The group that has been battling water chestnuts in the Esopus Creek across from the village beach has added a new weapon to its arsenal — a mechanical weed cutter.
The machine resembles a giant rake, with a motor that moves the blades back and forth to cut the weeds. It mounts on the front of a small boat.
Esopus Creek Conservancy board members Jason Novak and Susan Bolitzer demonstrated the machine last Saturday for about half a dozen volunteers, some of whom went out in kayaks to remove the weeds the old-fashioned way — pulling or cutting them by hand.
The water chestnuts that clog waterways throughout the Northeast United States are not related to the water chestnuts used in Chinese cooking, which resemble the land variety. In its native habitat, the plant is kept under control by an insect parasite that does not exist in the United States.

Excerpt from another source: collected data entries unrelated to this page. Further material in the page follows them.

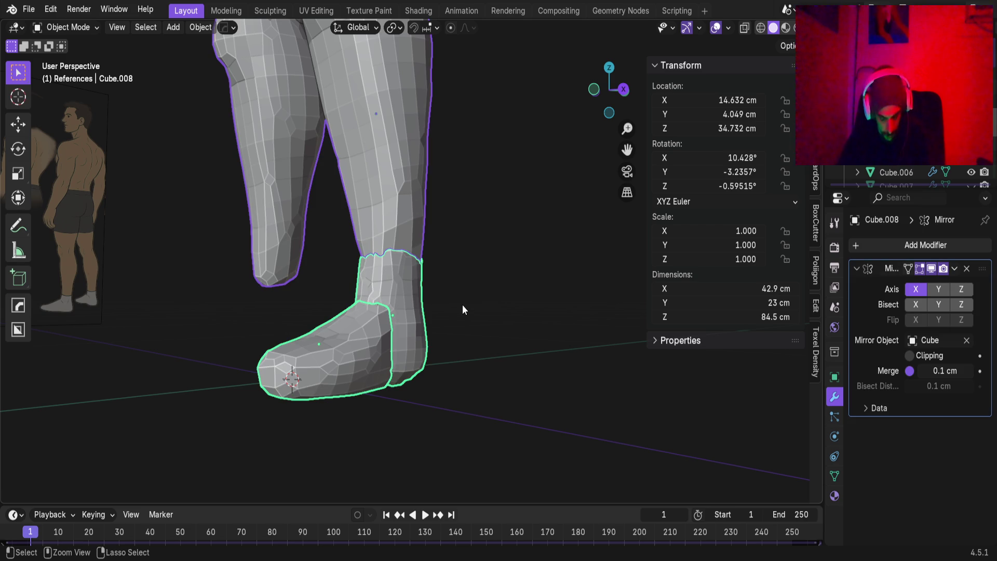
pyautogui.press('ctrl+j')
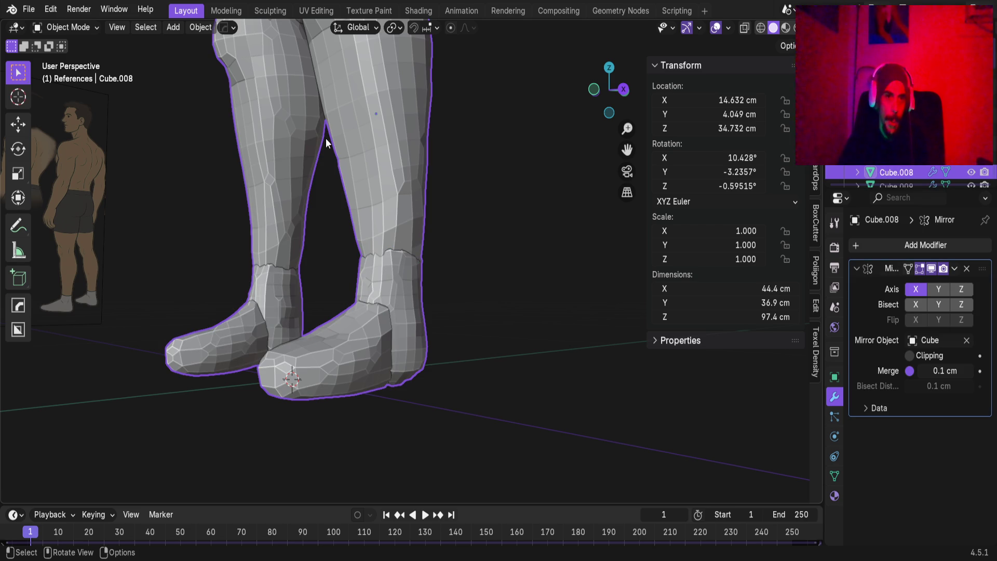
pyautogui.press('ctrl+z')
# Reselect the foot with leg Cube.008 active and join them so both legs get the foot.
pyautogui.moveTo(421, 301); pyautogui.dragTo(490, 345, button='middle')
pyautogui.click(490, 340)
pyautogui.scroll(-4, 437, 266)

“The plants have not yet produced nuts, so they can’t reproduce when we cut them,” Bolitzer explained. Within a few days, they will begin to form the sharply-pointed shells that will make them harder to handle and require that cut weeds be moved to the shore so they can’t drop their seeds and create future growth.

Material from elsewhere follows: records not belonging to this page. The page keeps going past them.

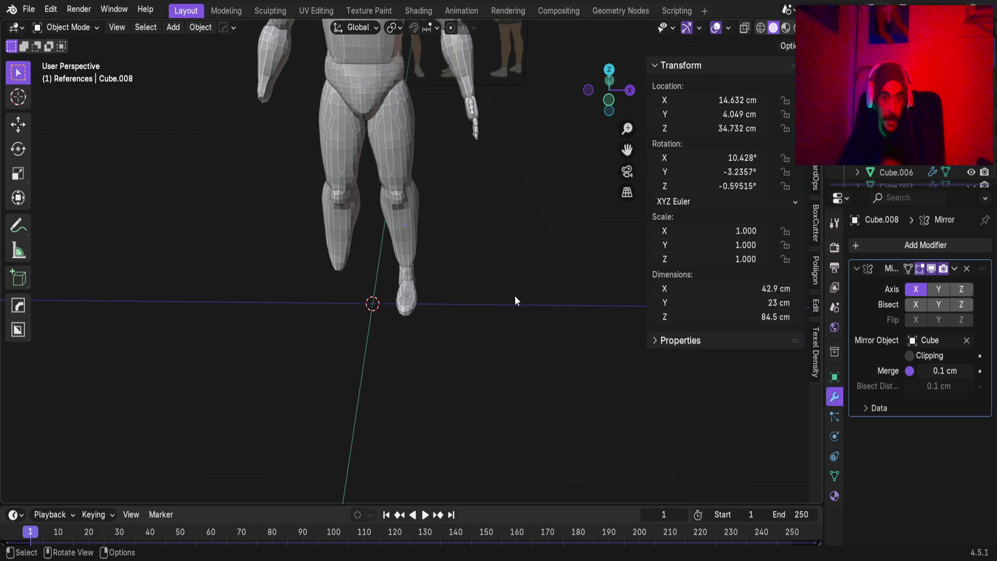
pyautogui.scroll(3, 412, 301)
pyautogui.moveTo(410, 319)
pyautogui.mouseDown(button='middle')
pyautogui.moveTo(347, 317)
pyautogui.moveTo(391, 350)
pyautogui.mouseUp(button='middle')
pyautogui.click(416, 332)
pyautogui.keyDown('shift'); pyautogui.click(445, 270); pyautogui.keyUp('shift')
pyautogui.press('ctrl+j')
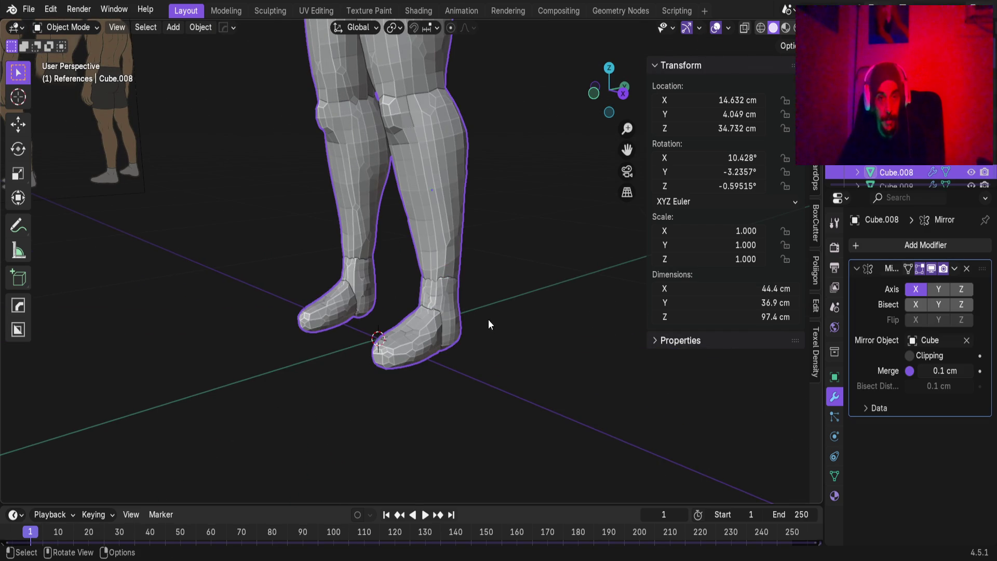
# Switch to the Sculpting workspace and center the view on the feet.
pyautogui.moveTo(444, 319)
pyautogui.mouseDown(button='middle')
pyautogui.moveTo(447, 294)
pyautogui.moveTo(540, 276)
pyautogui.moveTo(457, 285)
pyautogui.moveTo(464, 332)
pyautogui.moveTo(379, 129)
pyautogui.mouseUp(button='middle')
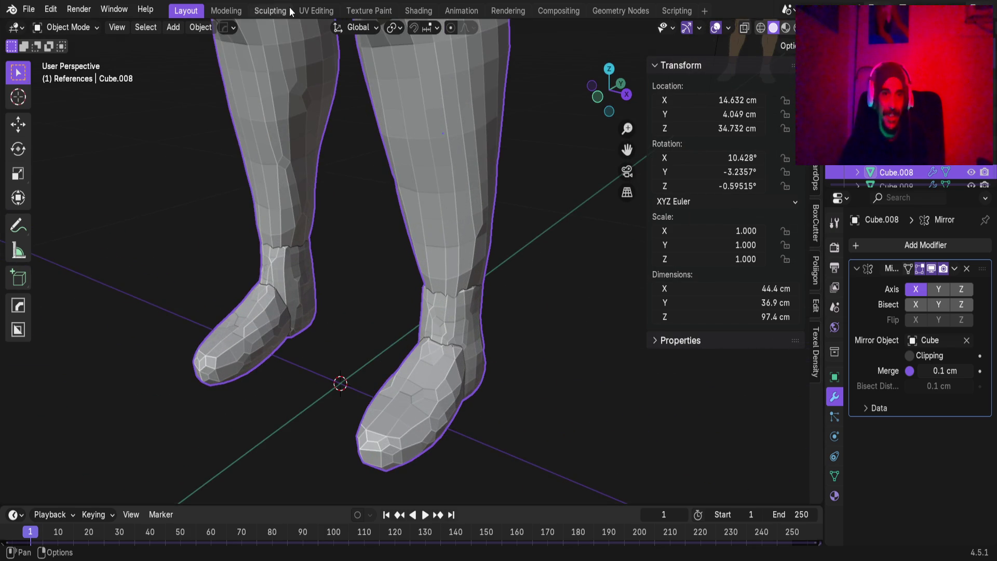
pyautogui.click(275, 11)
pyautogui.moveTo(426, 241); pyautogui.dragTo(427, 251, button='middle')
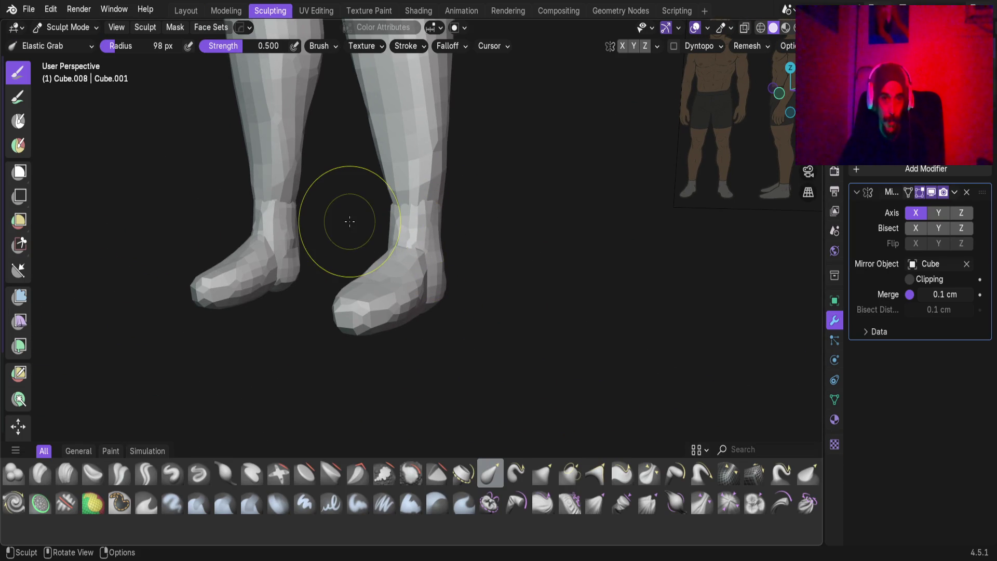
# Shape the feet and ankles into rounded shoe forms with the Elastic Grab brush.
pyautogui.moveTo(494, 289)
pyautogui.mouseDown(button='middle')
pyautogui.moveTo(457, 305)
pyautogui.moveTo(359, 295)
pyautogui.moveTo(467, 312)
pyautogui.moveTo(543, 291)
pyautogui.moveTo(597, 296)
pyautogui.moveTo(399, 298)
pyautogui.moveTo(445, 238)
pyautogui.moveTo(379, 352)
pyautogui.moveTo(448, 285)
pyautogui.moveTo(612, 240)
pyautogui.moveTo(578, 227)
pyautogui.moveTo(447, 257)
pyautogui.moveTo(492, 296)
pyautogui.moveTo(452, 318)
pyautogui.moveTo(304, 318)
pyautogui.moveTo(127, 290)
pyautogui.moveTo(460, 290)
pyautogui.moveTo(537, 315)
pyautogui.moveTo(519, 356)
pyautogui.moveTo(401, 329)
pyautogui.moveTo(458, 326)
pyautogui.mouseUp(button='middle')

The machine, which belongs to the village, had been in storage for many years. Shortly after a group of volunteers bought a similar machine, the old one was discovered in the storage unit at the village beach. The new machine has since been returned, saving the cost.
Removal of the plants over the next few weeks will be crucial for establishing permanent corridors through the weeds to allow boaters to reach the Esopus Bend Preserve side of the creek and to free up habitat for local fish and plant life, Bolitzer said.
Bolitzer noted that weed growth was sparse in areas that were culled late last season. “We won’t be able to remove all the plants, but we can keep them from covering the whole area if we keep at it,” she said.
The weeds in the Esopus Creek are mainly confined to the widened area above the dam because the creek flows too fast for them to take hold further upstream, Spider Barbour, a naturalist and plant expert, said. On the other hand, the Hudson has developed a serious water chestnut problem.
Volunteers may join the next effort, Saturday, June 14 at 10 a.m. at the village beach.